Letter: Public safety limits gun rights
Editor of the Reformer,
As I confront the sickening news of two more horrific mass shootings in less than a week, I feel compelled to address the underpinning argument that those who argue against gun control use: The point that restrictions on gun ownership and usage is a violation of our Second Amendment Constitutional right to "bear arms."
The fatal flaw in the argument is that it equates a simple right with the idea that there should be no restrictions, given it is a "right." This presupposes that any limitation on that privilege is an infringement on that right. It also ignores the fact that in a civilized democratic society public safety is a necessarily limiting factor on rights and privileges of individuals.
There are numerous examples in our democracy.

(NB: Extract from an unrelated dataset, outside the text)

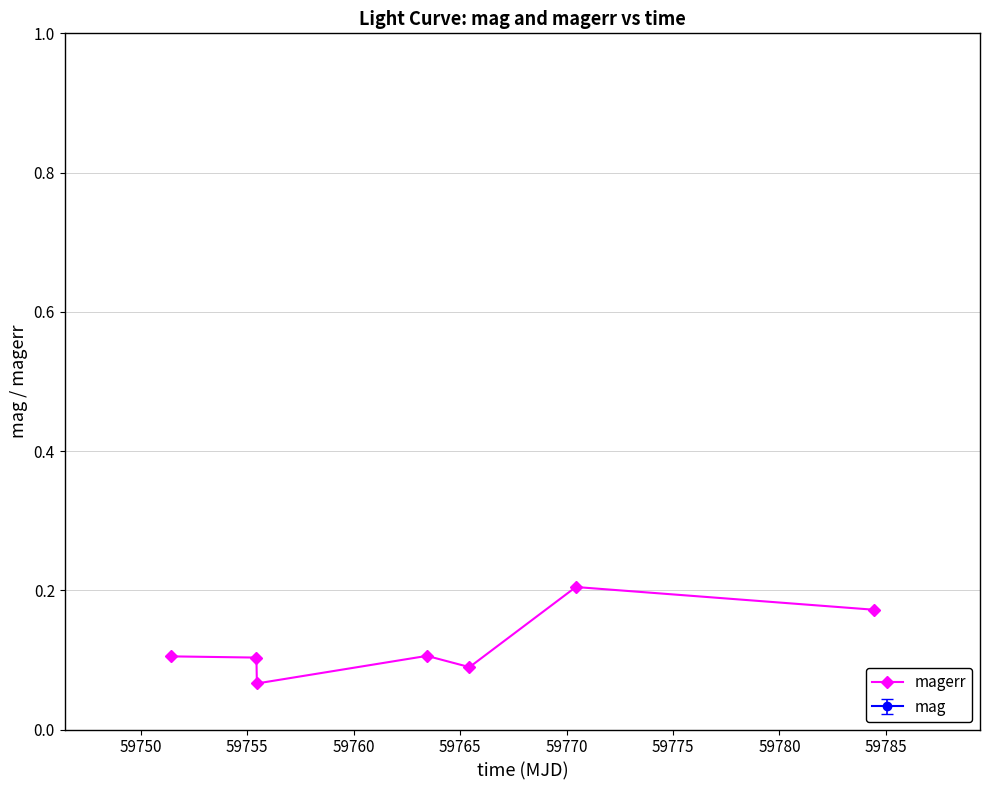

True or false: the data has more than 1 interior local peaks.

True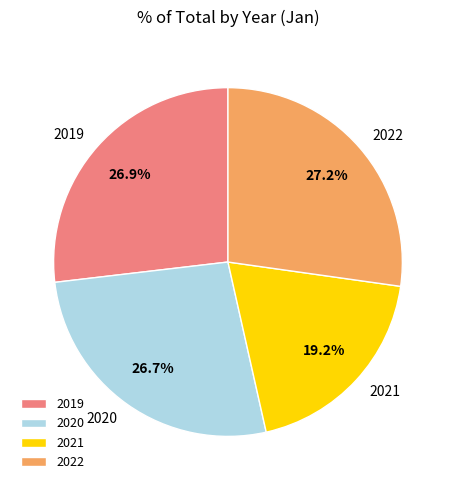

What is the smallest slice in the pie chart?

2021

Take for example the right to free speech. That is not an absolute. A person can be charged with slander for telling lies that damages someone's reputation. If some people are screaming at each other in public they can be charged with disturbing the peace. I could go on with quite a few other examples. The right of free speech is not an absolute. There are limitations dictated by the need for a certain baseline of public safety and individual accountability.
There are probably very few people in our country who would state that individuals should have access to nuclear weaponry. It's safe to say that the great majority of people in the U.S would favor such a limit. In other words, they would agree to some sort of limit on weapons of mass destruction. This is sanity.

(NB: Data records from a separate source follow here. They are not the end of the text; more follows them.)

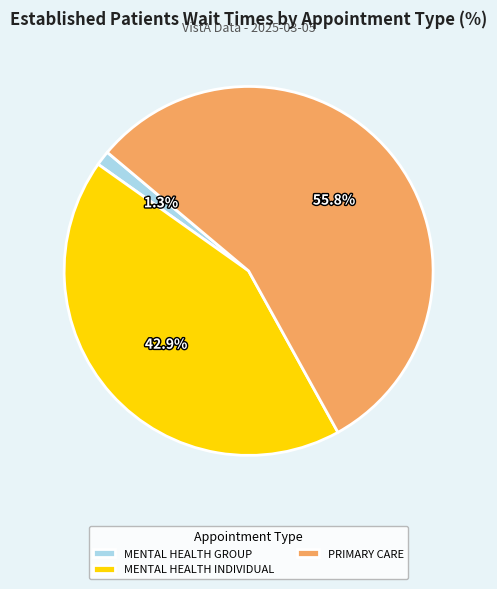

Do PRIMARY CARE and MENTAL HEALTH INDIVIDUAL together represent more than half of the pie?

Yes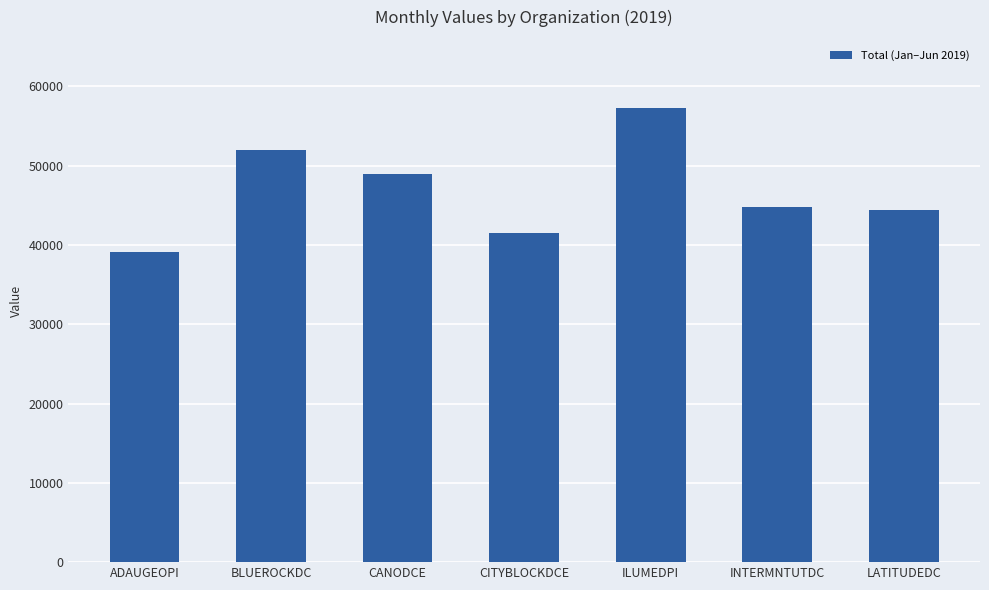

Reading right to left, what are all the values shown in this chart?

LATITUDEDC=44415.9	INTERMNTUTDC=44778.7	ILUMEDPI=57257.9	CITYBLOCKDCE=41515.9	CANODCE=48959.8	BLUEROCKDC=51959.2	ADAUGEOPI=39121.1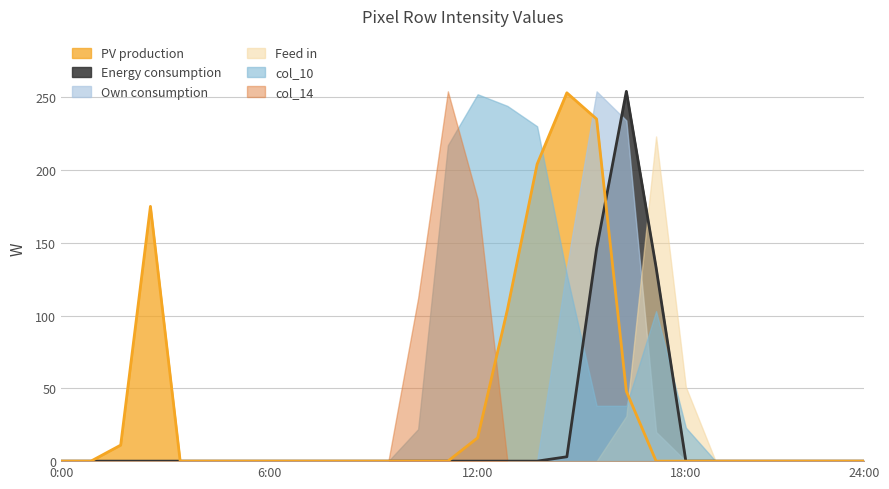

What is the average value of the col_10 series?

46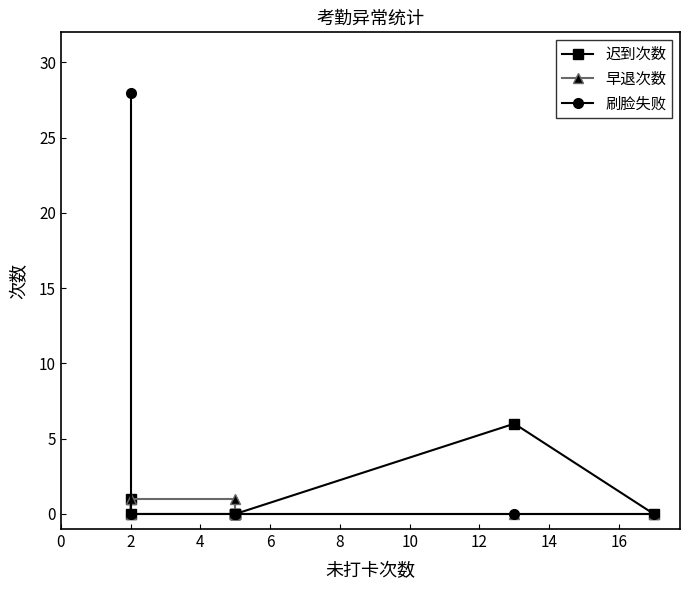

Does the chart display data point markers on the line(s)?

Yes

In order to maintain a free and democratic society there needs to be a certain baseline of order, civility, and safety. The ongoing onslaught of mass shootings, over 200 in the past year alone (about one a day), is undermining that order and safety. Imagine the horror and trauma of the victims, witnesses, and first responders, the gut-wrenching anger and grief of family and friends, the traumatizing of schools, places of worship, and other gathering places that have been attacked. The effects ripple out into neighborhoods, communities, states, nationwide.

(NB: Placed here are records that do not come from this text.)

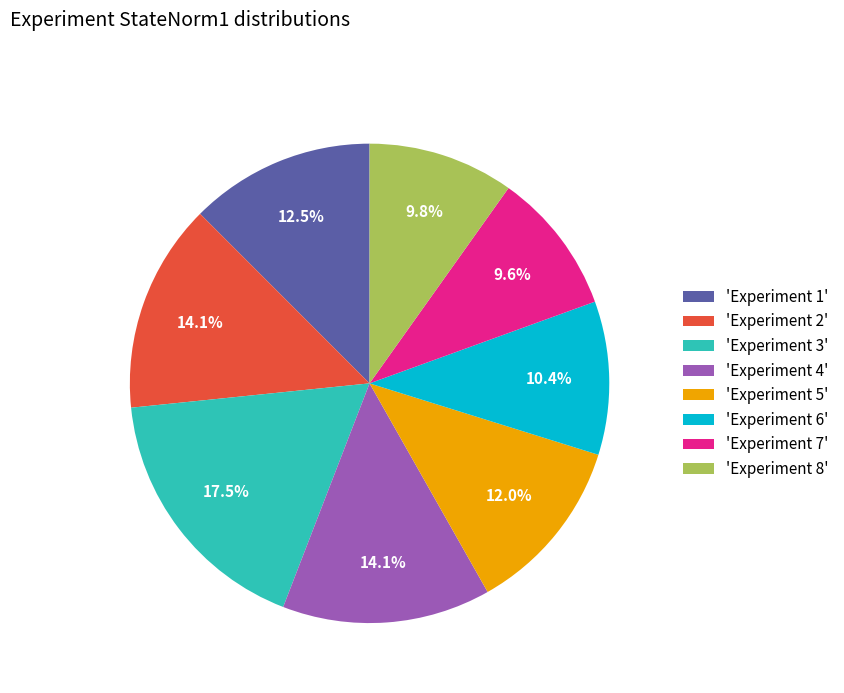

Which category has the biggest portion of the pie?

'Experiment 3'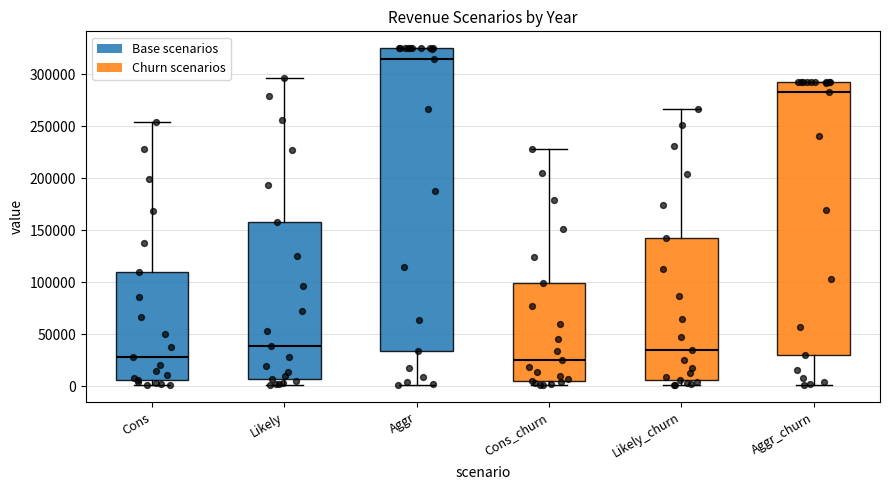

Comparing the boxes themselves (not the whiskers), which one is the tallest?

Aggr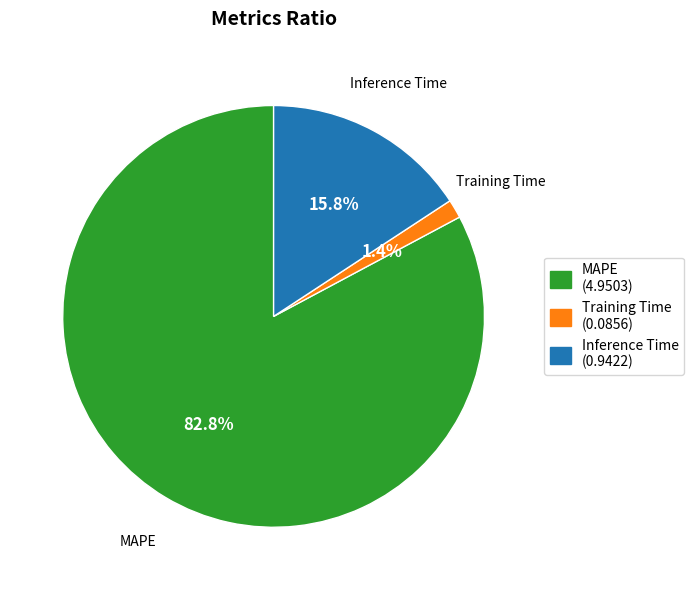

Is there a majority slice in this chart?

Yes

It's hard to fathom the cumulative effects of these massacres on our collective psyches. The fear knowing it can happen anywhere and knowing how easy it is to get guns that can be easily used in mass shootings. Imagine the nationwide feelings of despair, despondency, helplessness, and overwhelming individual and collective grief. Outrage. That would be an appropriate emotional response at the power of the few to block the will of the great majority regarding sensible regulations and restrictions on gun usage.
Nations have recognized the need for worldwide limits of nuclear weapons. They have agreed that the more weapons individual nations have and the more nations that have nuclear weapons, the less safe we are.
All cars are registered, and there are limits on their usage for safety sake. All guns and rifles should be registered and require a background check. Simple safety precautions to protect Americans, to protect our democracy.
It's time for our leadership to face up to the premise that weapons of war should not be in the hands of individuals. Period.